A taxi driver in New Zealand has swapped drunken revellers for wayward seabirds in an attempt to halt the decline of one of the nation’s endangered species.
Local cabbie Toni Painting leads a volunteer army that scours the streets of the South Island town of Kaikoura in the middle of the night in search of Hutton’s shearwater chicks that crash-land onto the road – mistaking the shiny bitumen for the sea.
Painting was the first to spot the seabird chicks dazed and confused around town on foggy nights five years ago. Now she patrols each evening in fledgling season, collecting the wayward birds and delivering them to a nearby rehabilitation centre, who then take them out to sea.
Hutton’s shearwater are the only seabird in the world that nests and raises its young in the mountains, at heights around 1200m. Since the 1960s their breeding colonies have reduced from eight to two, classifying them for “endangered” status by the Department of Conservation.
Experts think the fledgling chicks in Kaikoura are confusing black, shiny bitumen for the surface of the ocean on their first journeys out of their nest, especially on foggy, moonless nights.
Once they have crash-landed the birds are unable to walk on land, or move, and often get hit by vehicles, or eaten by roaming cats or dogs.
“I go out half an hour after dark. Then I go out every hour until half past midnight, it takes them half an hour to get down from the mountains,” said Painting, who keeps animal boxes in her taxi to hold the chicks, which are fluffy, heavy and grey.
“If there’s a lot of birds coming down I can go all night, if I have passengers they’ll help me too.”
On an average night during fledgling season, which runs through March and April, between 10 and 20 birds will be found on local Kaikoura roads, especially those bordering the coast.
Painting said on her busiest night more than 200 birds were rescued, with volunteers working through till dawn.
Ted Howard is the chairman of the Hutton’s Shearwater Charitable Trust.

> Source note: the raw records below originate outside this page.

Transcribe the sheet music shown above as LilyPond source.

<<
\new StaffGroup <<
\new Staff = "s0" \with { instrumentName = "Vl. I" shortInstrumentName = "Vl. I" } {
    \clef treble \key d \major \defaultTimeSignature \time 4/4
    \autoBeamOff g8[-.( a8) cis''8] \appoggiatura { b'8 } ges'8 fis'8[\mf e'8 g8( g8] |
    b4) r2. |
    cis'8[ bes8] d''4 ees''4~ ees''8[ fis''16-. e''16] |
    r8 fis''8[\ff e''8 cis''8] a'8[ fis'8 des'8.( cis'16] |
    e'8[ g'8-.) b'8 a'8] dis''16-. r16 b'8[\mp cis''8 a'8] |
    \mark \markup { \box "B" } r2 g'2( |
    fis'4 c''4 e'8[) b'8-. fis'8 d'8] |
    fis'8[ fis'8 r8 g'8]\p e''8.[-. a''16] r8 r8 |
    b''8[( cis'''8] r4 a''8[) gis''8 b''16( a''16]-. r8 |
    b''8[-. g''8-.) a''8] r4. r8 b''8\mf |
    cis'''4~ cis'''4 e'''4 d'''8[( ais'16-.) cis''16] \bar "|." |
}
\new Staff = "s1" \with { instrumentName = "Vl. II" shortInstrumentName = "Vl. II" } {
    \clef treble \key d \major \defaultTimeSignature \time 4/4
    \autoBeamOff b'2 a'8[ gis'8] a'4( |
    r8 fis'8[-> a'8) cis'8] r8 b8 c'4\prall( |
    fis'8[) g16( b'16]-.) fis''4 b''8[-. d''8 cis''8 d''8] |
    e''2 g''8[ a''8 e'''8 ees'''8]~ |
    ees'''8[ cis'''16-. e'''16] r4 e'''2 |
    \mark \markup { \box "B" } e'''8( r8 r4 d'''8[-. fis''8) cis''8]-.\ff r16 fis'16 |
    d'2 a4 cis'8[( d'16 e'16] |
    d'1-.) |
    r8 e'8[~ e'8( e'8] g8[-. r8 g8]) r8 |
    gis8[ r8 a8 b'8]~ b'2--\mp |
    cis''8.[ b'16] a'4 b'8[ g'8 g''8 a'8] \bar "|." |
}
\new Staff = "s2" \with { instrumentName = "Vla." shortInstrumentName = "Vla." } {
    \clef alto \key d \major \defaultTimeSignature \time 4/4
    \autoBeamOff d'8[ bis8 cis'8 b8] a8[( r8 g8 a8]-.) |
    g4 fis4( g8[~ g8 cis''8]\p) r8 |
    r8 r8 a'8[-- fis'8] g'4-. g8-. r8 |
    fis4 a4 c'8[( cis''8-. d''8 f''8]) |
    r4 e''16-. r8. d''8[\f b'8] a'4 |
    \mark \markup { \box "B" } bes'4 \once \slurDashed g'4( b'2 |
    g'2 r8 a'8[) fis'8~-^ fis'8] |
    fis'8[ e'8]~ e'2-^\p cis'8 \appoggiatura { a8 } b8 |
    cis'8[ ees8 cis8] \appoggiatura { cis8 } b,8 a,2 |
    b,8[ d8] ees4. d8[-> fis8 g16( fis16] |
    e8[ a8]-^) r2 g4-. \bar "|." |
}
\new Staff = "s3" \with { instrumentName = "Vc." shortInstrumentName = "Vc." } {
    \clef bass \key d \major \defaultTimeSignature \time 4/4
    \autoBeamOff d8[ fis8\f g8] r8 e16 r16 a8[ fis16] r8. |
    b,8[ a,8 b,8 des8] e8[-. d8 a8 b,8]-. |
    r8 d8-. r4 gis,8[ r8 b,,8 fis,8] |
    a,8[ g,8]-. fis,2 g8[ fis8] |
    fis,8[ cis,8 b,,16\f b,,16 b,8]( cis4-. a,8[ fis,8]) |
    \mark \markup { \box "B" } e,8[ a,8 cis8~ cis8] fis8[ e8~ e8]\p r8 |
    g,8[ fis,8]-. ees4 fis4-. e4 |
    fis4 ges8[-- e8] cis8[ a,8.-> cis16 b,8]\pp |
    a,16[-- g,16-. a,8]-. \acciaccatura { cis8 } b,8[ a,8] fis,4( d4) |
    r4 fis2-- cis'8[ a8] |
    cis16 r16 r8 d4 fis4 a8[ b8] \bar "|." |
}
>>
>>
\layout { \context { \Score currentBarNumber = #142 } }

He says the local Kaikoura community was well-used to the birds’ antics now, and on any given night about a dozen volunteers would be out patrolling the roads.
The highest death toll was 12 dead shearwaters in one night, which Howard said was “a tragedy” as the birds were so rare.
“We call them crash-landers – they really are fascinating and strange birds; they’re the only seabird on the planet that breeds in the high mountains,” Howard said.
“The most risky nights are when it’s moonless, damp and misty.”
Erica Wilkinson, threatened species ambassador for the department of conservation, said volunteer efforts such as those in Kaikoura were “absolutely critical” to saving New Zealand’s threatened bird population, which continues to be decimated by introduced species such as rats, possums and stoats.
“Reversing the decline of our biodiversity really does take a village, and successes and innovation like this show that when we work together we can turn things around,” Wilkinson said.
Once the birds have been rehabilitated they are taken out on dolphin watching boats and released over the water.
For Painting this week marks the beginning of a month of late, cold nights, but there’s nothing that makes her happier than cruising the streets at midnight, her eyes peeled for that chubby puff of grey blinking in the dark.
“I just love birds and I know they’re threatened so it was on my heart to help save the species,” Painting says.
“They’re lovely birds, they’re easy to pick up and release. And it just gives me a lot of pleasure, releasing the birds into the sea where they are supposed to be.